> Assignment
Which lines below include "Cryptocurrency"? Copy them all.

[Saved data entries]
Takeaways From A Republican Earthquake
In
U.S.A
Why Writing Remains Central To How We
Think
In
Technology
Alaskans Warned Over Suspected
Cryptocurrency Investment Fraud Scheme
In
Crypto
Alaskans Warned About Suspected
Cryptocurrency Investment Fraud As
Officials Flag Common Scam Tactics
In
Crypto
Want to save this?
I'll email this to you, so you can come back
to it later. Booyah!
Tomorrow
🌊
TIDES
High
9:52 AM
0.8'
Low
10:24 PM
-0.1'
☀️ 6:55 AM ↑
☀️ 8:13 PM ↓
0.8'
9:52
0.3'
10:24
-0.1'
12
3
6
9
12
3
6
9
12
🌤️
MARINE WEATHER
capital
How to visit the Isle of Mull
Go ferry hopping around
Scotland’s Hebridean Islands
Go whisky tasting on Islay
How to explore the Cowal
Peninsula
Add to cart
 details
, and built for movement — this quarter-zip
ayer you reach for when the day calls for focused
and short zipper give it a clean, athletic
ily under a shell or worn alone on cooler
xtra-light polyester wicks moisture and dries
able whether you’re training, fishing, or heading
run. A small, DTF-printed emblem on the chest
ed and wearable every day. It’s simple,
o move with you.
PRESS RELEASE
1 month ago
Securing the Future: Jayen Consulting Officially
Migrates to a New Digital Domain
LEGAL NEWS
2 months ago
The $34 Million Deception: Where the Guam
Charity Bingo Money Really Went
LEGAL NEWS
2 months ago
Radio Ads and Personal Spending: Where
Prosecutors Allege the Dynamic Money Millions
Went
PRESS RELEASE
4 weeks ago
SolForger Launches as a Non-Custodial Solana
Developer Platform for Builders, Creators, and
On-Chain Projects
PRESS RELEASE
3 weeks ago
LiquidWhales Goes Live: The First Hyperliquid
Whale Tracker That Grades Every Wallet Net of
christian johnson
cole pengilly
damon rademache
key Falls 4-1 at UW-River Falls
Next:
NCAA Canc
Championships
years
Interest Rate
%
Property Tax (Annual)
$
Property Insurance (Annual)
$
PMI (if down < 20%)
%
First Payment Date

> The completed task
Cryptocurrency Investment Fraud Scheme
Cryptocurrency Investment Fraud As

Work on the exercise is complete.